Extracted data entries
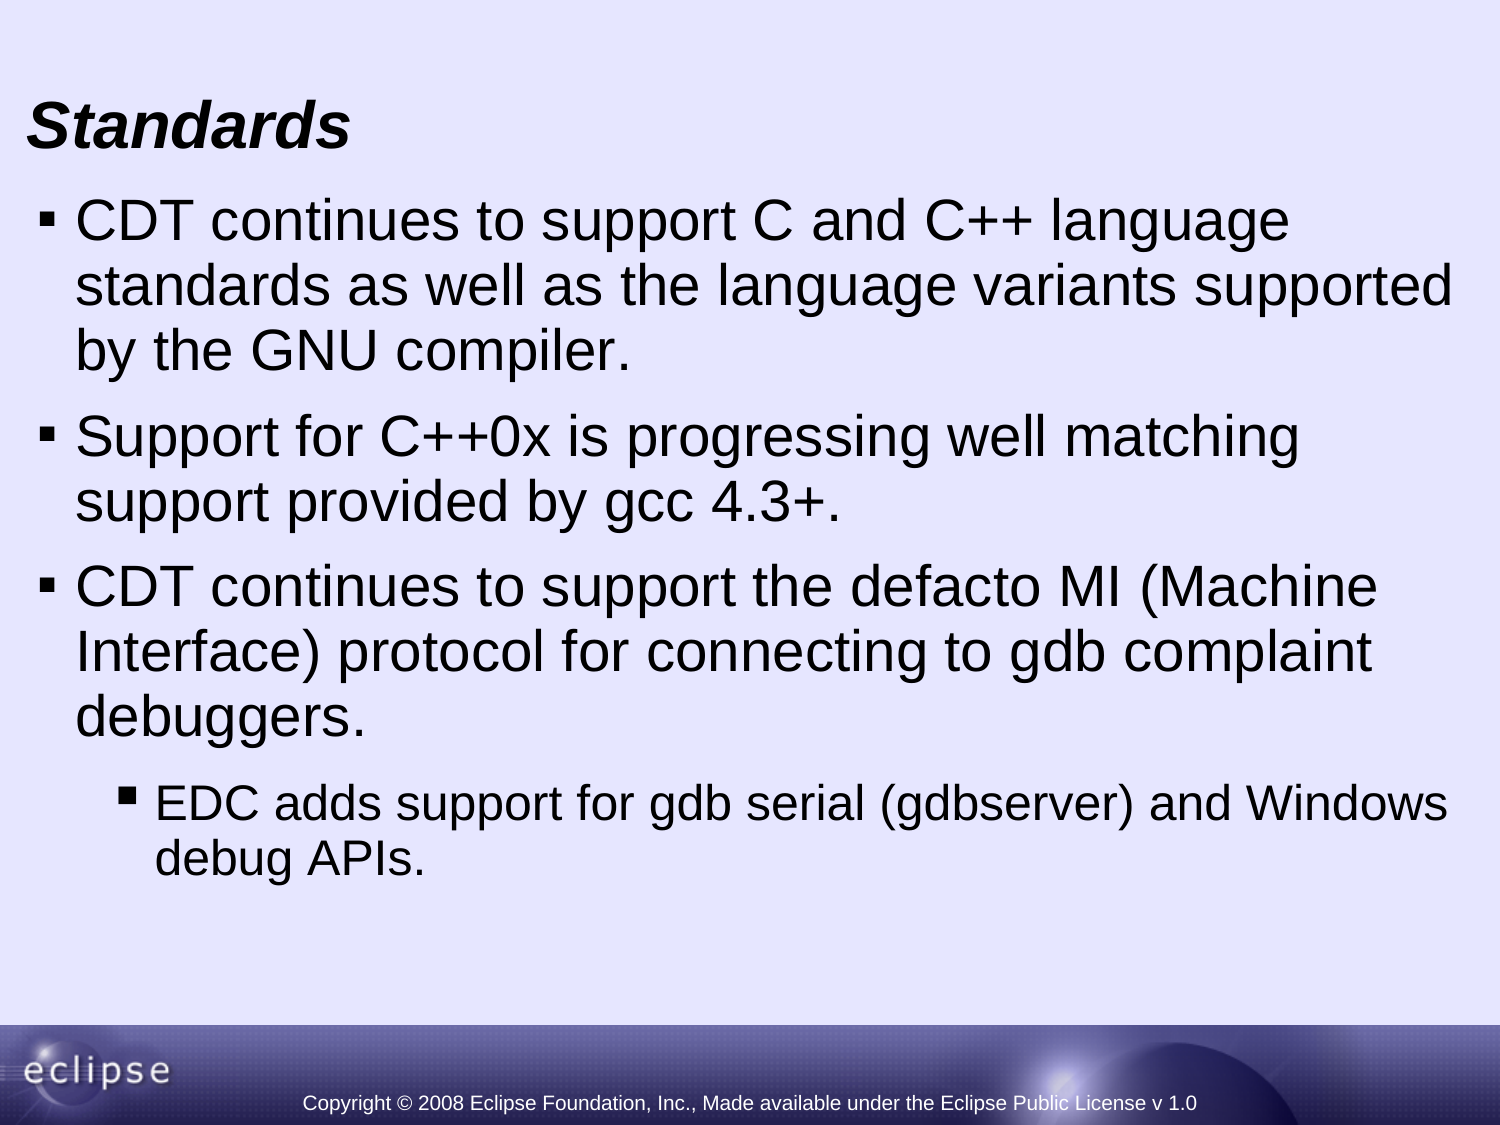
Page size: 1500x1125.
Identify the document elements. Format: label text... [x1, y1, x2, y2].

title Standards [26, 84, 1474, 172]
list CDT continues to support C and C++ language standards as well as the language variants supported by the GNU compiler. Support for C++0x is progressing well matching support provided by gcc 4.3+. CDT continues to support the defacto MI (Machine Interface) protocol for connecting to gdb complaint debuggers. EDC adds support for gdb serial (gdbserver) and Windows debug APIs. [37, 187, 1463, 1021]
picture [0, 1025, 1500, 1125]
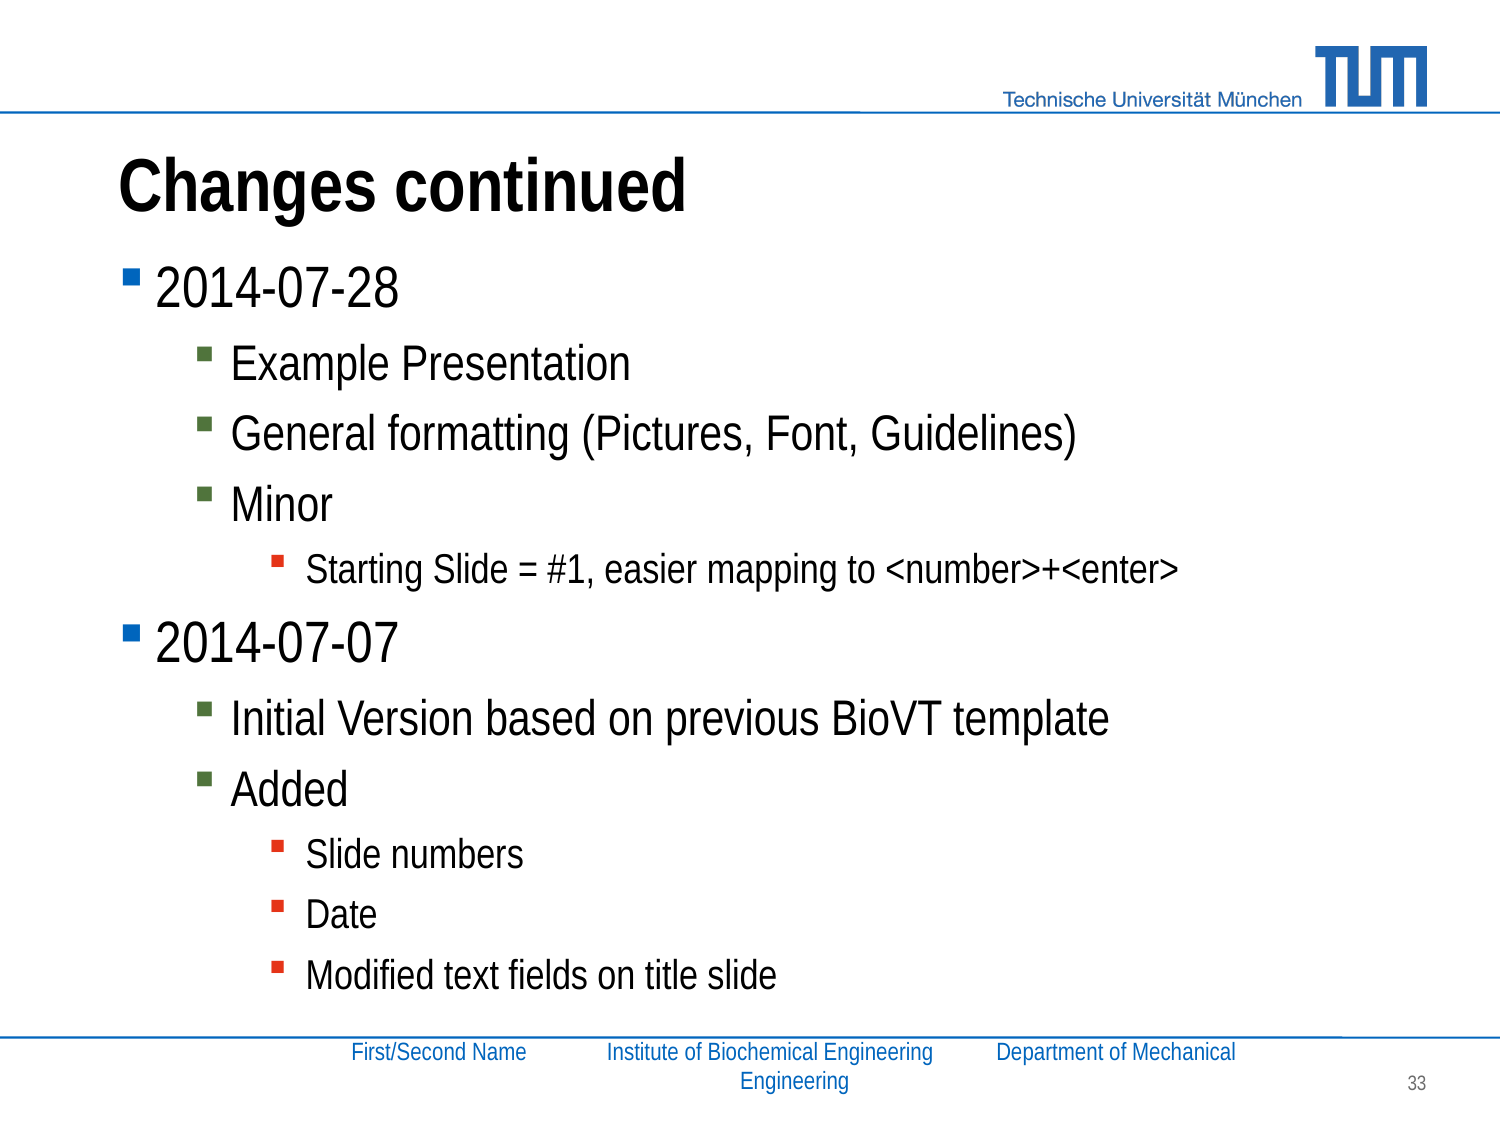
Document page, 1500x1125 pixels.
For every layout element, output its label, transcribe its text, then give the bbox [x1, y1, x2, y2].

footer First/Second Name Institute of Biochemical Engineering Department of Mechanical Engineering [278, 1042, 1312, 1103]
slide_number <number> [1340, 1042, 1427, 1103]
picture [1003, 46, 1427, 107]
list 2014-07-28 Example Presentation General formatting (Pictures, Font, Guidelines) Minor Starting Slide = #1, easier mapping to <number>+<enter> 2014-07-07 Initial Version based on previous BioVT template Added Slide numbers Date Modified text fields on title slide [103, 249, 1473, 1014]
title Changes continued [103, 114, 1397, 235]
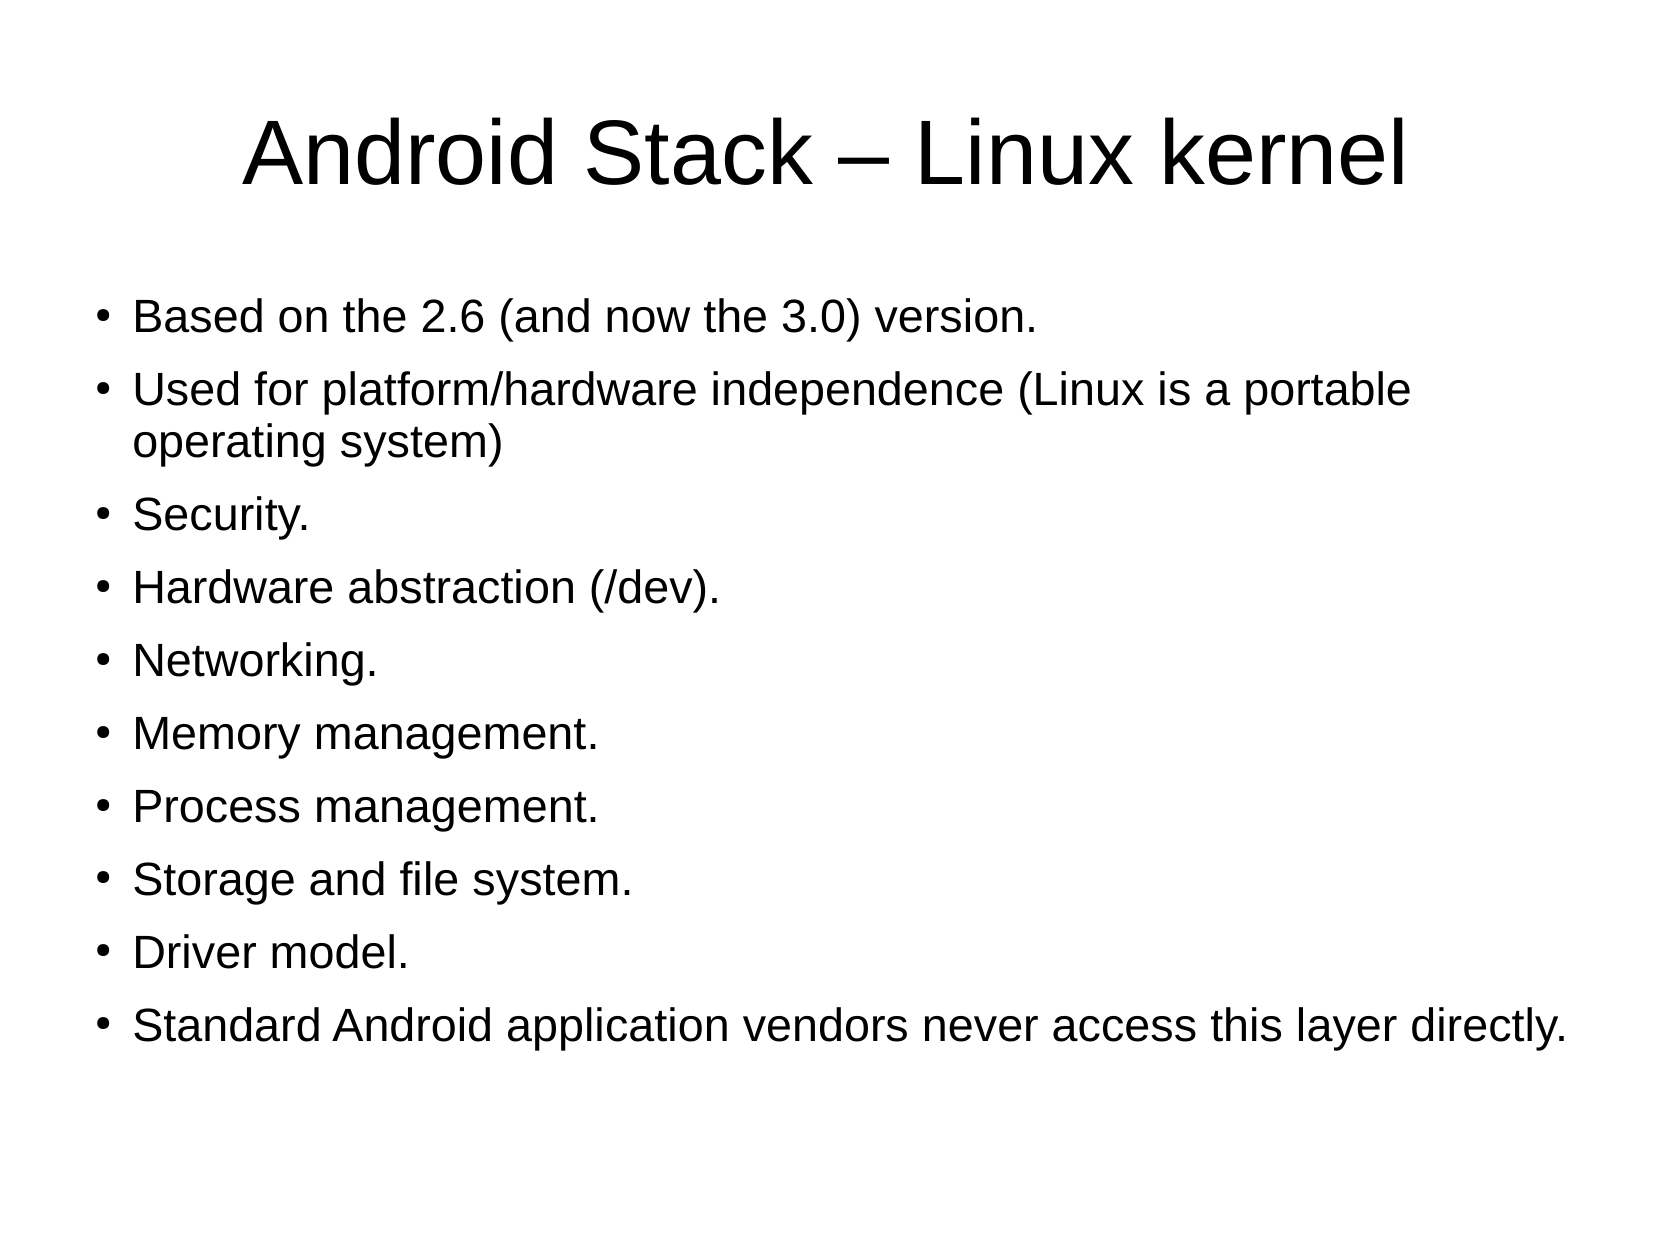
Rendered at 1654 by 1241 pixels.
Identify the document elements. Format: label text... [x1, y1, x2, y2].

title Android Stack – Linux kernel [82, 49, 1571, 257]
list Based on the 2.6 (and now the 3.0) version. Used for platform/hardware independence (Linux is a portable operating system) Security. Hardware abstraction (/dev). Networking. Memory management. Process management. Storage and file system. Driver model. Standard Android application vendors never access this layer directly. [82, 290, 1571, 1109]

TASK GOAL: Rewrite all the lines above, replacing each "label" with "category" and changing nothing else. Leave the pictures out of your answer.

PROBLEM SOLUTION:
Page size: 1500x1125.
Identify the document elements. Format: category text... [x1, y1, x2, y2].

title Standards [26, 84, 1474, 172]
list CDT continues to support C and C++ language standards as well as the language variants supported by the GNU compiler. Support for C++0x is progressing well matching support provided by gcc 4.3+. CDT continues to support the defacto MI (Machine Interface) protocol for connecting to gdb complaint debuggers. EDC adds support for gdb serial (gdbserver) and Windows debug APIs. [37, 187, 1463, 1021]
picture [0, 1025, 1500, 1125]
Document page, 1500x1125 pixels.
For every layout element, output its category, transcribe its text, then give the bbox [x1, y1, x2, y2].

footer First/Second Name Institute of Biochemical Engineering Department of Mechanical Engineering [278, 1042, 1312, 1103]
slide_number <number> [1340, 1042, 1427, 1103]
picture [1003, 46, 1427, 107]
list 2014-07-28 Example Presentation General formatting (Pictures, Font, Guidelines) Minor Starting Slide = #1, easier mapping to <number>+<enter> 2014-07-07 Initial Version based on previous BioVT template Added Slide numbers Date Modified text fields on title slide [103, 249, 1473, 1014]
title Changes continued [103, 114, 1397, 235]
Rendered at 1654 by 1241 pixels.
Identify the document elements. Format: category text... [x1, y1, x2, y2].

title Android Stack – Linux kernel [82, 49, 1571, 257]
list Based on the 2.6 (and now the 3.0) version. Used for platform/hardware independence (Linux is a portable operating system) Security. Hardware abstraction (/dev). Networking. Memory management. Process management. Storage and file system. Driver model. Standard Android application vendors never access this layer directly. [82, 290, 1571, 1109]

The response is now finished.